Por fim, Donna também cobra a responsabilização da diretora e da psicóloga da escola, que sabiam dos indícios, mas não notificaram o Conselho Tutelar nem a polícia, conforme exige a legislação.
“Todos os contatos com a Diretoria da escola sobre o ocorrido eu que tive que fazer. Senão ia estar acontecendo até agora caso Dina não tivesse surtado naquele dia 02 de julho”.
Ainda sob efeito de perplexidade diante da nota da Prefeitura de Maricá, a mãe da criança destacou:
“A escola se omitiu e se eximiu de responsabilidade no que dizia respeito ao que Dina estava denunciando, desesperada, com medo de citar o nome do enfermeiro. Nossas filhas saem e deixamos elas na escola com a certeza de que estarão seguras e sendo cuidadas e respeitadas dentro de seus direitos e deveres. E minha filha foi pra escola ser vítima de um pedófilo e uma direção omissa e incompetente”, declarou

Dedicação para a realidade objetiva

O Folha do Leste deixou claro para a Secretaria de Comunicação da Prefeitura de Maricá que estava com vasto conteúdo probatório acerca do caso. Nesse sentido, reiteramos que, segundo a família, não houve adoção de nenhuma medida de acompanhamento psicológico e suporte social. Pedimos aos colegas maior empenho e menos generalismo nas respostas. Acima de tudo, estamos falando de uma situação de CRIANÇA ESTUPRADA dentro do sistema de ensino do município de Maricá.
A direção do Folha do Leste foi enfática ao dizer que o portal de notícias confrontaria todas as respostas não respaldadas na verossimilhança dos fatos, sobretudo por conta de nossa robusta apuração, com provas.

Tornamos a questionar a Prefeitura de Maricá

  • Poderiam especificar quais medidas estão sendo fornecidas e desde quando? Por exemplo, que tipo de “suporte social”? O suporte está sendo prestado na residência da família? Está sendo feito de forma presencial?
  • Indagamos, ainda: quando que a denúncia chegou ao conhecimento da gestão pública?
Às 16h01 deste sábado, a Prefeitura de Maricá, através da Secretaria de Comunicação, tornou a responder ao Folha do Leste:
A Prefeitura de Maricá, por meio da Secretaria de Educação, informa que a criança recebeu atendimento psicológico nos dias 02 e 03 de julho.

O município reitera que o caso está sob rigorosa apuração das autoridades competentes e, em consenso com a mãe da criança, é acompanhado pelo Conselho Tutelar.

Todas as medidas necessárias estão sendo adotadas em total colaboração com os órgãos responsáveis.

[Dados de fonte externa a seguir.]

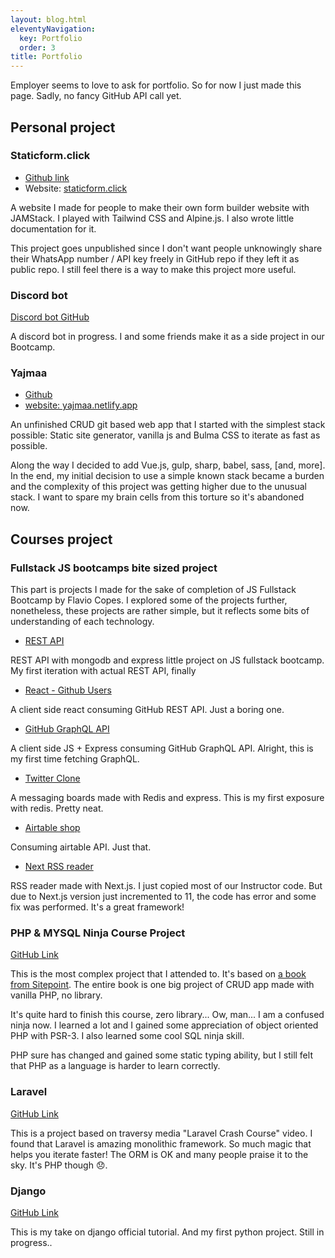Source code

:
 ```yaml
---
layout: blog.html
eleventyNavigation:
  key: Portfolio
  order: 3
title: Portfolio
---
```


Employer seems to love to ask for portfolio. So for now I just made this page. Sadly, no fancy GitHub API call yet.

## Personal project

### Staticform.click

- [Github link][1]
- Website: [staticform.click](https://staticform.click)

A website I made for people to make their own form builder website with JAMStack. I played with Tailwind CSS and Alpine.js. I also wrote little documentation for it.

This project goes unpublished since I don't want people unknowingly share their WhatsApp number / API key freely in GitHub repo if they left it as public repo. I still feel there is a way to make this project more useful.

### Discord bot

[Discord bot GitHub][2]

A discord bot in progress. I and some friends make it as a side project in our Bootcamp.

### Yajmaa

- [Github](https://github.com/zulvkr/yajmaa)
- [website: yajmaa.netlify.app](https://yajmaa.netlify.app/)


An unfinished CRUD git based web app that I started with the simplest stack possible: Static site generator, vanilla js and Bulma CSS to iterate as fast as possible.

Along the way I decided to add Vue.js, gulp, sharp, babel, sass, \[and, more\]. In the end, my initial decision to use a simple known stack became a burden and the complexity of this project was getting higher due to the unusual stack. I want to spare my brain cells from this torture so it's abandoned now.


## Courses project

### Fullstack JS bootcamps bite sized project

This part is projects I made for the sake of completion of JS Fullstack Bootcamp by Flavio Copes. I explored some of the projects further, nonetheless, these projects are rather simple, but it reflects some bits of understanding of each technology.

- [REST API][3]

REST API with mongodb and express little project on JS fullstack bootcamp. My first iteration with actual REST API, finally

- [React - Github Users][4]

A client side react consuming GitHub REST API. Just a boring one. 

- [GitHub GraphQL API][5]

A client side JS + Express consuming GitHub GraphQL API. Alright, this is my first time fetching GraphQL.

- [Twitter Clone][6]

A messaging boards made with Redis and express. This is my first exposure with redis. Pretty neat.

- [Airtable shop][7]

Consuming airtable API. Just that.

- [Next RSS reader][8]

RSS reader made with Next.js. I just copied most of our Instructor code. But due to Next.js version just incremented to 11, the code has error and some fix was performed. It's a great framework!

### PHP & MYSQL Ninja Course Project

[GitHub Link](https://github.com/zulvkr/learnphp)

This is the most complex project that I attended to. It's based on [a book from Sitepoint](https://www.sitepoint.com/premium/books/php-mysql-novice-to-ninja-6th-edition). The entire book is one big project of CRUD app made with vanilla PHP, no library.

It's quite hard to finish this course, zero library... Ow, man... I am a confused ninja now. I learned a lot and I gained some appreciation of object oriented PHP with PSR-3. I also learned some cool SQL ninja skill.

PHP sure has changed and gained some static typing ability, but I still felt that PHP as a language is harder to learn correctly.

### Laravel

[GitHub Link](https://github.com/zulvkr/lvl-example)

This is a project based on traversy media "Laravel Crash Course" video. I found that Laravel is amazing monolithic framework. So much magic that helps you iterate faster! The ORM is OK and many people praise it to the sky. It's PHP though 😞.

### Django

[GitHub Link](https://github.com/zulvkr/django-tutorial)

This is my take on django official tutorial. And my first python project. Still in progress..

[1]: https://github.com/zulvkr/StaticForm
[2]: https://github.com/JS-Bootcamp-Study-Group/discord-qa-bot
[3]: https://github.com/zulvkr/REST_API
[4]: https://github.com/zulvkr/react-github-users
[5]: https://github.com/zulvkr/githubapiv3
[6]: https://github.com/zulvkr/flipperfresh
[7]: https://github.com/zulvkr/airtable-shop
[8]: https://github.com/zulvkr/next-rss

Ressaltamos que o processo transcorre com o devido sigilo legal, indispensável para preservar a integridade e a privacidade da criança e de sua família”.

É MENTIRA!

 

“Ressalto terminantemente que a minha filha  não recebeu nenhum atendimento da psicologia até mesmo porque conforme está sendo dito, dia 03 de julho ela sequer foi para escola e a mantive longe de tudo e de todos”, diz a mãe.

Entre a lei e a realidade, o abismo

A Lei 14.344/22, que institui o sistema de garantia de direitos de crianças e adolescentes vítimas de violência, exige acolhimento imediato e humanizado. Mas, neste caso, a legislação parece letra morta.
A Polícia Civil disse ao Folha do Leste que o inquérito terminará em breve.
“O caso é investigado pela 82ª DP (Maricá) e encontra-se em fase final. As últimas testemunhas são ouvidas e outras diligências são realizadas para apurar os fatos e concluir o caso”, informa.